[Items listed in a dataset]
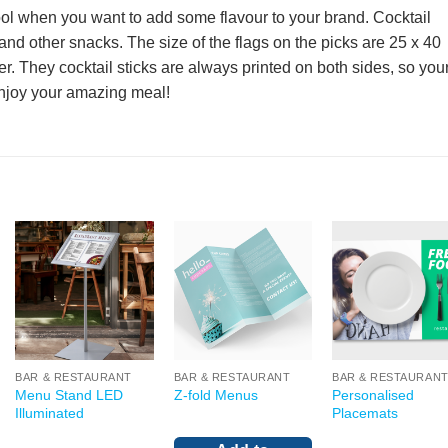
tool when you want to add some flavour to your brand. Cocktail
 and other snacks. The size of the flags on the picks are 25 x 40
They cocktail sticks are always printed on both sides, so you
njoy your amazing meal!
BAR & RESTAURANT
BAR & RESTAURANT
BAR & RESTAURAN
Menu Stand LED
Personalised
Z-fold Menus
Illuminated
Placemats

What you should do:
Please report every line in the entries above that holds the string "your".

Task result:
tool when you want to add some flavour to your brand. Cocktail
njoy your amazing meal!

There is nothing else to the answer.